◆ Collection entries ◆
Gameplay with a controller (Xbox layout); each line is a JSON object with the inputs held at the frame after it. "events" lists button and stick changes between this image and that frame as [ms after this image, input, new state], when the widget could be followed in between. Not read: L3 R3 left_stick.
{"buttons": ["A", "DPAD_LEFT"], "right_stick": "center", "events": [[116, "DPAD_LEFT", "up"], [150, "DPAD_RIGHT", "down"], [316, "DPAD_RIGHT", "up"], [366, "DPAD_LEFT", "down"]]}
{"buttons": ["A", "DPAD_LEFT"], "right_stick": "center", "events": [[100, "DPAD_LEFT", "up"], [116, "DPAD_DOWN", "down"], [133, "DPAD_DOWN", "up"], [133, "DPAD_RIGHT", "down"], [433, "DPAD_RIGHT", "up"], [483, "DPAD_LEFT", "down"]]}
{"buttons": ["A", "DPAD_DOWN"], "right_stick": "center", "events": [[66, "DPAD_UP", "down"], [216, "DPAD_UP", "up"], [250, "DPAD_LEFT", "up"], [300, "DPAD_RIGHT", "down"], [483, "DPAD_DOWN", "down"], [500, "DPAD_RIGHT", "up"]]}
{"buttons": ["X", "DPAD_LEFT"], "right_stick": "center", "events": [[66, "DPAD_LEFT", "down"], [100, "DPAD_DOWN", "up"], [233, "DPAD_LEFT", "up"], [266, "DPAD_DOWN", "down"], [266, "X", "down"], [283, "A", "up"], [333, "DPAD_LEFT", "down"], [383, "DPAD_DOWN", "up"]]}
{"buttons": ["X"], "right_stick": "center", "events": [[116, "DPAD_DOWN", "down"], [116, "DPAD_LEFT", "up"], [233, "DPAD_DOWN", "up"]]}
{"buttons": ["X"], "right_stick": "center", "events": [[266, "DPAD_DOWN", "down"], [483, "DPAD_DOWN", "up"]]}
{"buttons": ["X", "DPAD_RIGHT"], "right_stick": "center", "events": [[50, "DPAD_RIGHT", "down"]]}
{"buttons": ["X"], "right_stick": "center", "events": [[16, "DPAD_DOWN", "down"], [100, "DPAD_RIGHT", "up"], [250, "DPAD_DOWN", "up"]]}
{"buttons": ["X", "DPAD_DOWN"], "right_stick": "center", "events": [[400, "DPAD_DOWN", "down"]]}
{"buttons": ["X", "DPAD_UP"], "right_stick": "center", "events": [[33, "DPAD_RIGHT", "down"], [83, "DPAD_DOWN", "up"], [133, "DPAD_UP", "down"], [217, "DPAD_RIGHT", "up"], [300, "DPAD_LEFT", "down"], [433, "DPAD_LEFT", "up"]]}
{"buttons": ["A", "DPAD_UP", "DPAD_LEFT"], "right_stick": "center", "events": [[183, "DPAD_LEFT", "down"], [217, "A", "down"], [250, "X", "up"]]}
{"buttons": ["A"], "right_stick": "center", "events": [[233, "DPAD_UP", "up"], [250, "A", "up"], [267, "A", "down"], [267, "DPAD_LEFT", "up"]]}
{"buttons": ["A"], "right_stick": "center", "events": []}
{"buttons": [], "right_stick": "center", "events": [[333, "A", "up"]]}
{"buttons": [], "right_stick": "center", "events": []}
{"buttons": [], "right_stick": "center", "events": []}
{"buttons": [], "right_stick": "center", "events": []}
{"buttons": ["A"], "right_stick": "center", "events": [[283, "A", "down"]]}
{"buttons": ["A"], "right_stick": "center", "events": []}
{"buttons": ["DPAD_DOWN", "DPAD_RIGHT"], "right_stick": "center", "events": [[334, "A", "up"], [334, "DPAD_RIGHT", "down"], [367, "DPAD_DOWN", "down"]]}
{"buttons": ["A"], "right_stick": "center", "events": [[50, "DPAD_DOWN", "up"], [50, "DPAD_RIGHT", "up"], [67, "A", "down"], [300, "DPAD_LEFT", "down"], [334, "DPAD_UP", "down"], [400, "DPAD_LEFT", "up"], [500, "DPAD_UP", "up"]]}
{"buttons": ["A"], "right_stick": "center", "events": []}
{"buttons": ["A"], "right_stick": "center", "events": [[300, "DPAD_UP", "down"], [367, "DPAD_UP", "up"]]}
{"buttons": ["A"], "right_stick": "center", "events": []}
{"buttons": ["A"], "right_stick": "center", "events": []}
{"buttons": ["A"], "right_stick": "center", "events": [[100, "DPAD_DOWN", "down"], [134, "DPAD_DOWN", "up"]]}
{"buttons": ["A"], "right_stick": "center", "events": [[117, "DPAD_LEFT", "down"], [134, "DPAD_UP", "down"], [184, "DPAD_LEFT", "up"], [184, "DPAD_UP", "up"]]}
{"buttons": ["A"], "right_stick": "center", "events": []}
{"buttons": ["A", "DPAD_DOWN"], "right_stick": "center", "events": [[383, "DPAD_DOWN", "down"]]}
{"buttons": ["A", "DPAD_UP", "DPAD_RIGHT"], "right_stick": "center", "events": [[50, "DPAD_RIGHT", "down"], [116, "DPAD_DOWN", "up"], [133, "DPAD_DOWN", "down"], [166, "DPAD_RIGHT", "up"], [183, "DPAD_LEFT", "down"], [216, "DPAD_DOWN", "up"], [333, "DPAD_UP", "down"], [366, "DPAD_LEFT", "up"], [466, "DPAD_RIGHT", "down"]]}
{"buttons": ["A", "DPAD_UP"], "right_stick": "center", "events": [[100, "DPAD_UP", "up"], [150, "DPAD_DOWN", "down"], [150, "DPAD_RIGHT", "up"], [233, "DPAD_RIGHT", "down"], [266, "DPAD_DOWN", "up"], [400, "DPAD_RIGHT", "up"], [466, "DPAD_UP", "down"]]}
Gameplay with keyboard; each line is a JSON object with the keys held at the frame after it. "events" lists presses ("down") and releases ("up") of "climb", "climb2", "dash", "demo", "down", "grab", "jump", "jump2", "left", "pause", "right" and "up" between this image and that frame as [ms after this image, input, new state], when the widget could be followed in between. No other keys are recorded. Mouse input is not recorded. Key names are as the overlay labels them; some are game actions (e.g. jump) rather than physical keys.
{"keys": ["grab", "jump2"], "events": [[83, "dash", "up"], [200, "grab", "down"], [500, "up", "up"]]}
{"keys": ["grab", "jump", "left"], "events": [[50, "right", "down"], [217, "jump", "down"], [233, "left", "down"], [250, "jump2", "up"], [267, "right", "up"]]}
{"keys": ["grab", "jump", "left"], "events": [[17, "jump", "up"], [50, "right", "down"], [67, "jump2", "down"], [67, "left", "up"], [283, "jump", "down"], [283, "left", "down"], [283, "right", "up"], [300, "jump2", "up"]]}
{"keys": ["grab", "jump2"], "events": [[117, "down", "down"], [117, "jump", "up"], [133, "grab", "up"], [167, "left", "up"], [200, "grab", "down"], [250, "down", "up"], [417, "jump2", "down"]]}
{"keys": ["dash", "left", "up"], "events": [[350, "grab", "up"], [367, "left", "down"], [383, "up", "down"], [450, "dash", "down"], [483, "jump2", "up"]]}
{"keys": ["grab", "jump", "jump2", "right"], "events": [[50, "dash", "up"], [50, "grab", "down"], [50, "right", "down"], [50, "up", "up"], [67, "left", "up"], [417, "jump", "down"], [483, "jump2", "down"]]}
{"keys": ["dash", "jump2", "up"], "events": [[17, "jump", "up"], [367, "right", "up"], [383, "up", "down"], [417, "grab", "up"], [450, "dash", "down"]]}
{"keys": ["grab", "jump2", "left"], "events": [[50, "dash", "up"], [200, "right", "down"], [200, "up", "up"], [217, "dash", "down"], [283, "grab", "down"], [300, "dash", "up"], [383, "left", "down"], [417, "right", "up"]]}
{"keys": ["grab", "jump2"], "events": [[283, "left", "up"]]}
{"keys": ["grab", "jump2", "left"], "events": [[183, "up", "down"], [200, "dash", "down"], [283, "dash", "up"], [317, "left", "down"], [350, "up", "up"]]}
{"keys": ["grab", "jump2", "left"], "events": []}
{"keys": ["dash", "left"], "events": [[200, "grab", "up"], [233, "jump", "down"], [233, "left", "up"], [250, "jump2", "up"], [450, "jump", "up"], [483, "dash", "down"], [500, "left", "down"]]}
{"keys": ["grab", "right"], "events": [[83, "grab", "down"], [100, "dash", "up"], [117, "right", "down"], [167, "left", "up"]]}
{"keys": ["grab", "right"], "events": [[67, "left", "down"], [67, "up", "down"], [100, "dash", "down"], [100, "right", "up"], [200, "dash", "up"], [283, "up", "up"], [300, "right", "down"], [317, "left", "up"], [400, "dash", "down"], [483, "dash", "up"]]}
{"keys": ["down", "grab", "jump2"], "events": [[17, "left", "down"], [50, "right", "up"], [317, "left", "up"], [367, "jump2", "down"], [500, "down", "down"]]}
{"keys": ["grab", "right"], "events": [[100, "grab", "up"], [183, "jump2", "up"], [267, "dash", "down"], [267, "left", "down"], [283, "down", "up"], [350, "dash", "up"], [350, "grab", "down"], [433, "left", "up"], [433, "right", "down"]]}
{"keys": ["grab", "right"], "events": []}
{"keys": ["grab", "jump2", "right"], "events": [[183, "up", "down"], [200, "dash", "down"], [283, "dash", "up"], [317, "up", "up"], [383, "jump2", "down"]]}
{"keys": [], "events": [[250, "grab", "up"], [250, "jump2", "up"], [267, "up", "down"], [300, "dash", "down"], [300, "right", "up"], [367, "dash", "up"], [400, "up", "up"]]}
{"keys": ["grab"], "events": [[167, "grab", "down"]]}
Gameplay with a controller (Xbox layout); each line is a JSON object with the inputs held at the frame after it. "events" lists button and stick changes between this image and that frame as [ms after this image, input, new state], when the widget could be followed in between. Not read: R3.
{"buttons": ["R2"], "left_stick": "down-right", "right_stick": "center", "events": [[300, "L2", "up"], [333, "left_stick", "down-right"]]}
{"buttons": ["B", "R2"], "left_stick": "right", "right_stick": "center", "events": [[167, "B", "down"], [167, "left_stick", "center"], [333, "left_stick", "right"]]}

◆ What is required ◆
What is the number of lines in the records holding "Xbox"? Give the number alone.

◆ Reply ◆
2